Verbatim copy, images excluded: write out each record shown below.

*** TASK DATA Section Begins ***

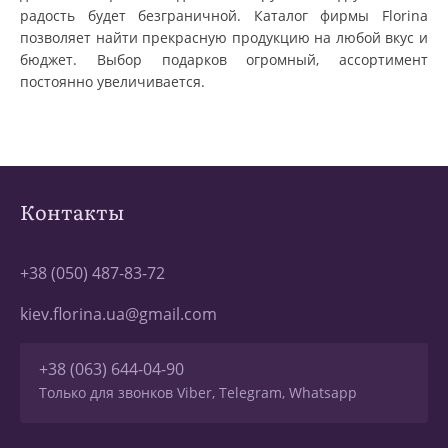
радость будет безграничной. Каталог фирмы Florina
позволяет найти прекрасную продукцию на любой вкус и
бюджет. Выбор подарков огромный, ассортимент
постоянно увеличивается.
Контакты
+38 (050) 487-83-72
kiev.florina.ua@gmail.com
+38 (063) 644-04-90
Только для звонков Viber, Telegram, Whatsapp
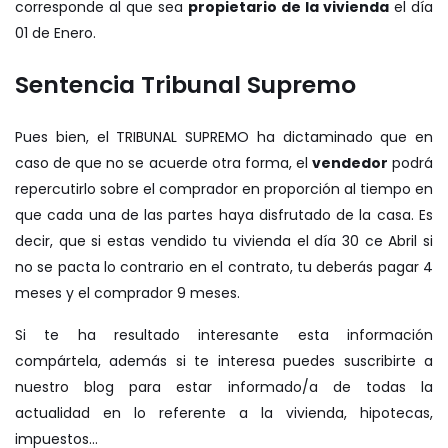
corresponde al que sea
propietario de la vivienda
el día
01 de Enero.
Sentencia Tribunal Supremo
Pues bien, el TRIBUNAL SUPREMO ha dictaminado que en
caso de que no se acuerde otra forma, el
vendedor
podrá
repercutirlo sobre el comprador en proporción al tiempo en
que cada una de las partes haya disfrutado de la casa. Es
decir, que si estas vendido tu vivienda el día 30 ce Abril si
no se pacta lo contrario en el contrato, tu deberás pagar 4
meses y el comprador 9 meses.
Si te ha resultado interesante esta información
compártela, además si te interesa puedes suscribirte a
nuestro blog para estar informado/a de todas la
actualidad en lo referente a la vivienda, hipotecas,
impuestos…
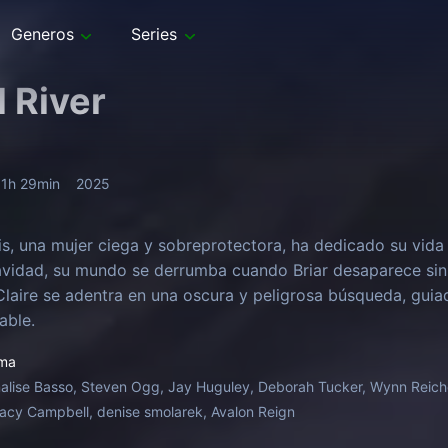
Generos
Series
d River
1h 29min
2025
is, una mujer ciega y sobreprotectora, ha dedicado su vida a
vidad, su mundo se derrumba cuando Briar desaparece sin 
 Claire se adentra en una oscura y peligrosa búsqueda, guia
able.
ma
alise Basso, Steven Ogg, Jay Huguley, Deborah Tucker, Wynn Reich
racy Campbell, denise smolarek, Avalon Reign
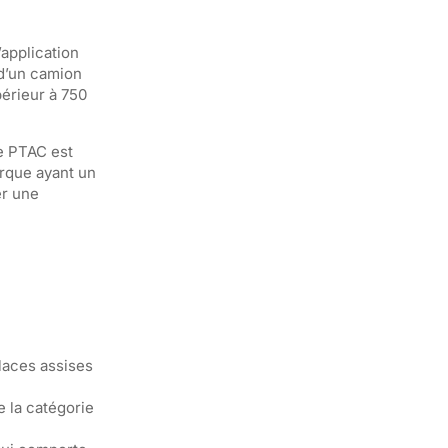
application
 d’un camion
érieur à 750
le PTAC est
orque ayant un
er une
places assises
e la catégorie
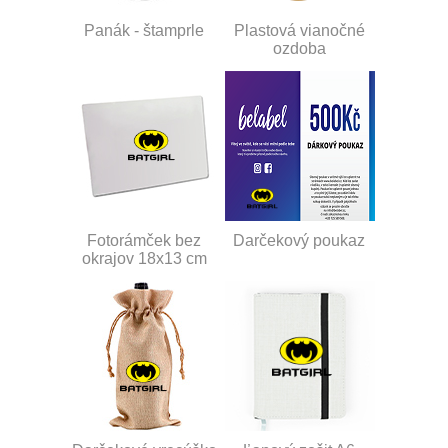
Panák - štamprle
Plastová vianočné
ozdoba
Fotorámček bez
Darčekový poukaz
okrajov 18x13 cm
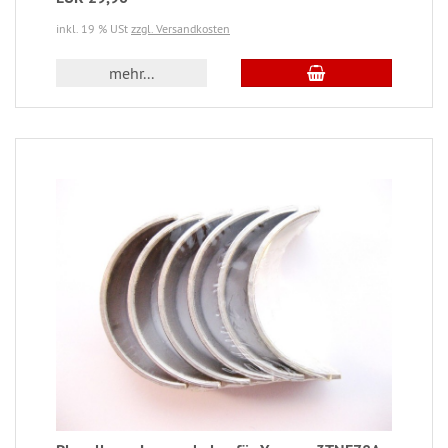
inkl. 19 % USt
zzgl. Versandkosten
mehr...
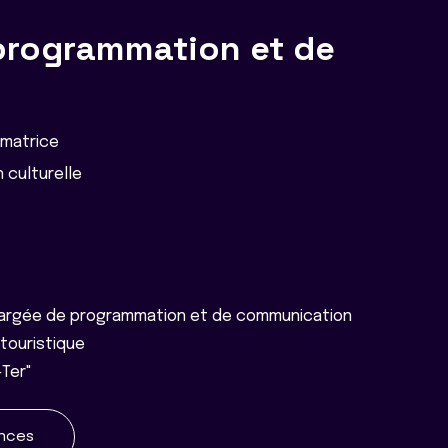
programmation et de
matrice
 culturelle
argée de programmation et de communication
touristique
-Ter"
ences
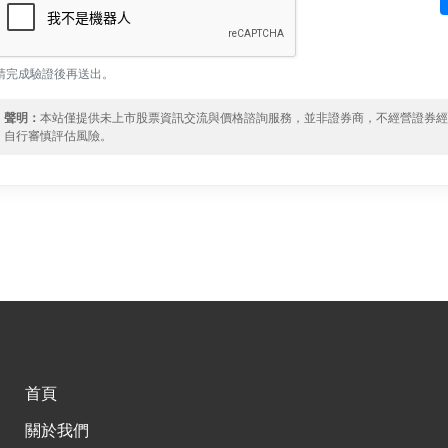
請完成驗證後再送出。
聲明：
本站僅提供未上市股票資訊交流與價格諮詢服務，並非證券商，不經營證券
自行審慎評估風險。
首頁
關於我們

*** TASK DATA Section Ends ***

§ **WRITTEN SOLUTION**:
радость будет безграничной. Каталог фирмы Florina
позволяет найти прекрасную продукцию на любой вкус и
бюджет. Выбор подарков огромный, ассортимент
постоянно увеличивается.
Контакты
+38 (050) 487-83-72
kiev.florina.ua@gmail.com
+38 (063) 644-04-90
Только для звонков Viber, Telegram, Whatsapp
corresponde al que sea
propietario de la vivienda
el día
01 de Enero.
Sentencia Tribunal Supremo
Pues bien, el TRIBUNAL SUPREMO ha dictaminado que en
caso de que no se acuerde otra forma, el
vendedor
podrá
repercutirlo sobre el comprador en proporción al tiempo en
que cada una de las partes haya disfrutado de la casa. Es
decir, que si estas vendido tu vivienda el día 30 ce Abril si
no se pacta lo contrario en el contrato, tu deberás pagar 4
meses y el comprador 9 meses.
Si te ha resultado interesante esta información
compártela, además si te interesa puedes suscribirte a
nuestro blog para estar informado/a de todas la
actualidad en lo referente a la vivienda, hipotecas,
impuestos…
Generos
Series
d River
1h 29min
2025
is, una mujer ciega y sobreprotectora, ha dedicado su vida a
vidad, su mundo se derrumba cuando Briar desaparece sin 
 Claire se adentra en una oscura y peligrosa búsqueda, guia
able.
ma
alise Basso, Steven Ogg, Jay Huguley, Deborah Tucker, Wynn Reich
racy Campbell, denise smolarek, Avalon Reign
application
 d’un camion
érieur à 750
le PTAC est
orque ayant un
er une
places assises
e la catégorie
Panák - štamprle
Plastová vianočné
ozdoba
Fotorámček bez
Darčekový poukaz
okrajov 18x13 cm
inkl. 19 % USt
zzgl. Versandkosten
mehr...
programmation et de
matrice
 culturelle
argée de programmation et de communication
touristique
-Ter"
ences
請完成驗證後再送出。
聲明：
本站僅提供未上市股票資訊交流與價格諮詢服務，並非證券商，不經營證券
自行審慎評估風險。
首頁
關於我們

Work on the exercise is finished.